Pagi ini, Indonesia mengingat kembali peristiwa tragis 64 tahun yang lalu. Pada 7 Januari 1962, seorang konvoi yang membawa Presiden Soekarno (Bung Karno) menimbulkan kejutan di Jalan Cendrawasih Makassar, Sulawesi Selatan. Saat itu, kelompok orang mencoba membunuh Bung Karno saat ia berkunjung ke Makassar. Kelompok tersebut berhasil menghambat perjalanan Bung Karno dengan menembakkan granat.
Namun, karena keberuntungan, ledakan granat meleset dari mobil yang diemban oleh Bung Karno. Karena itu, ia bisa selamat. Tetapi, tidak demikian dengan puluhan orang lain yang berada di sekitar jalan dan terluka parah akibat kejadian tersebut.

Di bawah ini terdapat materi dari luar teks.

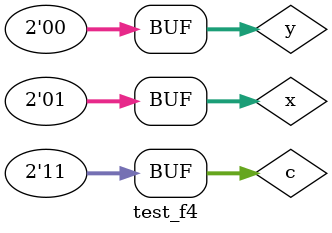
<source format=v>

 
	module f4 (output [1:0] s, input [1:0] a, input [1:0] b, input [1:0] chave);

		wire s_and1[1:0];
		wire s_and2[1:0];
		wire s_and3[1:0];
		wire s_and4[1:0];
		wire s_not1[1:0];
		wire s_not2[1:0];
		wire s_xnor1[1:0];
		wire s_xor1[1:0];
		wire s_nor1[1:0];
		wire s_or1[1:0];
		wire s_or2[1:0];
	
		and AND10(s_and1[0], chave[0], chave[1], s_xnor1[0]);
		and AND11(s_and1[1], chave[0], chave[1], s_xnor1[1]);
	 	and AND20(s_and2[0], chave[0], s_not2[0], s_xor1[0]);
	 	and AND21(s_and2[1], chave[0], s_not2[1], s_xor1[1]);
	 	and AND30(s_and3[0], s_not1[0], chave[1] , s_nor1[0]);
	 	and AND31(s_and3[1], s_not1[1], chave[1] , s_nor1[1]);
	 	and AND40(s_and4[0], s_not1[0], s_not2[0], s_or1[0]);
	 	and AND41(s_and4[1], s_not1[1], s_not2[1], s_or1[1]);
	 
	 	or OR10(s_or1[0], a[0], b[0]);
	 	or OR11(s_or1[1], a[1], b[1]);
	 	or OR20(s[0], s_and2[0], s_and3[0], s_and4[0], s_and5[0]);
	 	or OR21(s[1], s_and2[1], s_and3[1], s_and4[1], s_and5[1]);
		 
	 	xnor XNOR10(s_xnor1[0], a[0], b[0]);
	 	xnor XNOR20(s_xnor1[1], a[1], b[1]);
		
	 	xor XOR10(s_xor1[0], a[0], b[0]);
	 	xor XOR20(s_xor1[1], a[1], b[1]);
		 
	 	nor NOR10(s_nor1[0], a[0], b[0]);
		nor NOR20(s_nor1[1], a[1], b[1]);
	 
	 	not NOT10(s_not1[0], chave[0]);
	 	not NOT11(s_not1[1], chave[0]);
	 	not NOT20(s_not2[0], chave2[1]);
	 	not NOT21(s_not2[1], chave[0]);
        
	endmodule // f4
	
	module test_f4;
		// --Definir dados
	 	reg[1:0] x; 
	 	reg[1:0] y; 
		reg[1:0] c;
		wire[1:0] s; 
	 
	f4 modulo (s, x, y, c);
	
	// --Parte principal 
	initial begin 
		$display("Exemplo0034 - Roger Rubens Machado - 430533"); 
		$display("Test LU's module"); 
			
	   #1 x = 2'b00; y = 2'b00; c = 00;
		$monitor("Resultado Chave = %2b\n x = %2b \t y = %2b \t Resultado -> %2b\n", c, x, y, s);
		#1 x = 2'b01; y = 2'b10; c = 01;			
		#1 x = 2'b11; y = 2'b00; c = 00;
		#1 x = 2'b11; y = 2'b00; c = 10;		
		#1 x = 2'b10; y = 2'b10; c = 01;
		#1 x = 2'b10; y = 2'b10; c = 10;			 
		#1 x = 2'b01; y = 2'b00; c = 00;
		#1 x = 2'b01; y = 2'b00; c = 11;
	end
	endmodule // test_f4
</source>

Pernyataan Bung Karno setelah terjadinya insiden tersebut menyatakan bahwa dia sudah sadari bahwa lemparan granat berasal dari kelompok yang mencoba membunuhnya. Karena Indonesia sedang berkonfrontasi dengan Belanda soal Irian Baru pada saat itu, Bung Karno percaya bahwa dalang dari kejahatan ini adalah kelompok yang dibiayai oleh Belanda.

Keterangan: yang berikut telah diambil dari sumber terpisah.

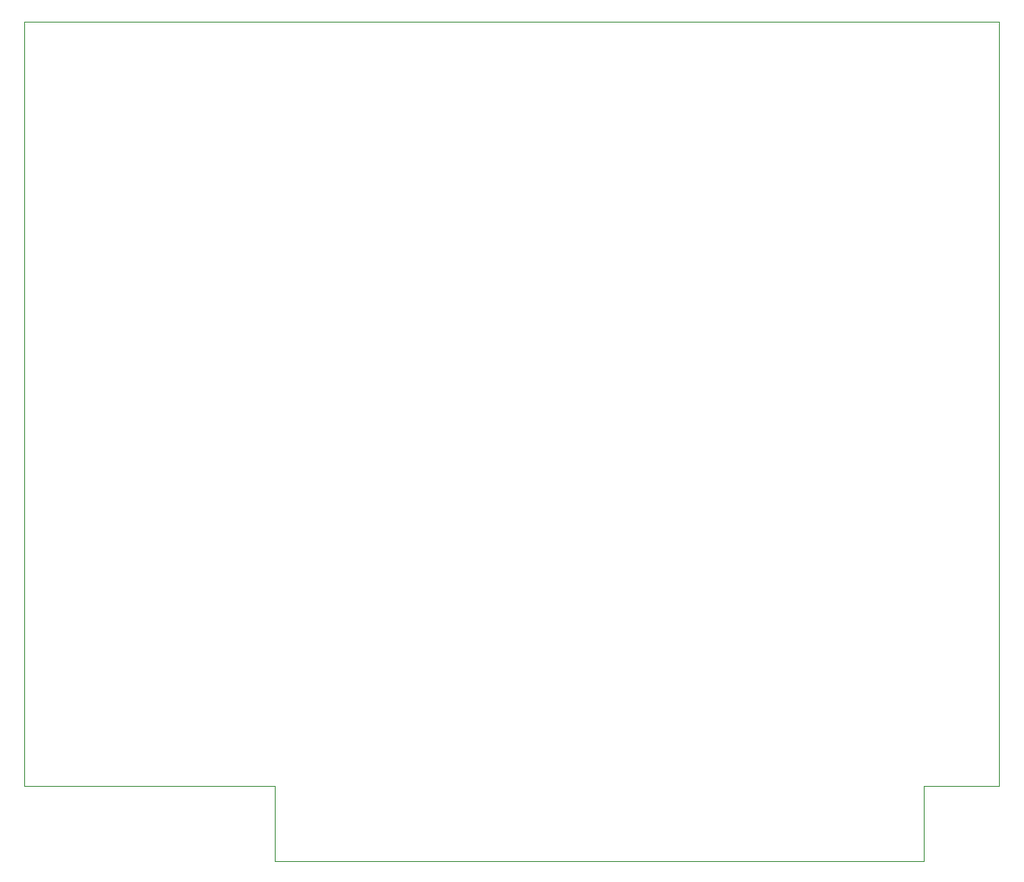
<source format=gbr>
%TF.GenerationSoftware,KiCad,Pcbnew,(6.0.2)*%
%TF.CreationDate,2022-07-07T08:16:39-05:00*%
%TF.ProjectId,ssc,7373632e-6b69-4636-9164-5f7063625858,rev?*%
%TF.SameCoordinates,Original*%
%TF.FileFunction,Legend,Bot*%
%TF.FilePolarity,Positive*%
%FSLAX46Y46*%
G04 Gerber Fmt 4.6, Leading zero omitted, Abs format (unit mm)*
G04 Created by KiCad (PCBNEW (6.0.2)) date 2022-07-07 08:16:39*
%MOMM*%
%LPD*%
G01*
G04 APERTURE LIST*
%TA.AperFunction,Profile*%
%ADD10C,0.050000*%
%TD*%
G04 APERTURE END LIST*
D10*
X127000000Y-127000000D02*
X192786000Y-127000000D01*
X192786000Y-119380000D02*
X200406000Y-119380000D01*
X127000000Y-119380000D02*
X127000000Y-127000000D01*
X101600000Y-41910000D02*
X101600000Y-119380000D01*
X101600000Y-41910000D02*
X200406000Y-41910000D01*
X101600000Y-119380000D02*
X127000000Y-119380000D01*
X200406000Y-41910000D02*
X200406000Y-119380000D01*
X192786000Y-119380000D02*
X192786000Y-127000000D01*
M02*

</source>
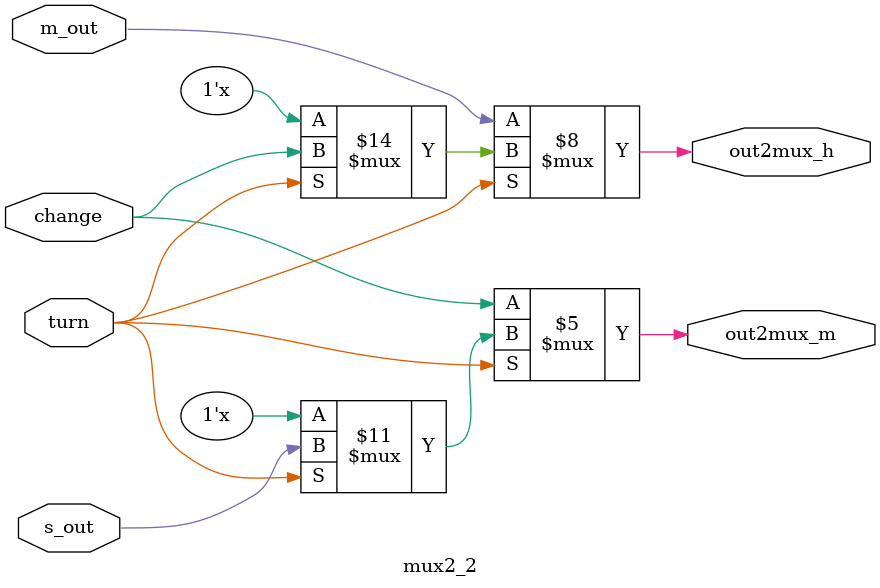
<source format=v>
`timescale 1ns / 1ps
module mux2_2(turn, change, m_out, s_out, out2mux_h, out2mux_m);
input turn;
input change;
input m_out;
input s_out;
output out2mux_h;
output out2mux_m;
reg out2mux_h;
reg out2mux_m;

always@(turn or change or m_out or s_out)begin
	if(turn == 1)begin
		out2mux_h = change;
		out2mux_m = s_out;
	end
	if(turn == 0)begin
		out2mux_h = m_out;
		out2mux_m = change;
	end
end


endmodule

</source>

Pada peristiwa tersebut, Bung Karno mengeluhkan pelaku pembunuhan ini dan menuduh mereka sebagai orang-orang yang tidak berpihak pada negara.
Namun, karena keberuntungan, ledakan granat meleset dari mobil yang diemban oleh Bung Karno. Karena itu, ia bisa selamat. Tetapi, tidak demikian dengan puluhan orang lain yang berada di sekitar jalan dan terluka parah akibat kejadian tersebut.
Pernyataan Bung Karno setelah terjadinya insiden tersebut menyatakan bahwa dia sudah sadari bahwa lemparan granat berasal dari kelompok yang mencoba membunuhnya. Karena Indonesia sedang berkonfrontasi dengan Belanda soal Irian Baru pada saat itu, Bung Karno percaya bahwa dalang dari kejahatan ini adalah kelompok yang dibiayai oleh Belanda.
Pada peristiwa tersebut, Bung Karno mengeluhkan pelaku pembunuhan ini dan menuduh mereka sebagai orang-orang yang tidak berpihak pada negara.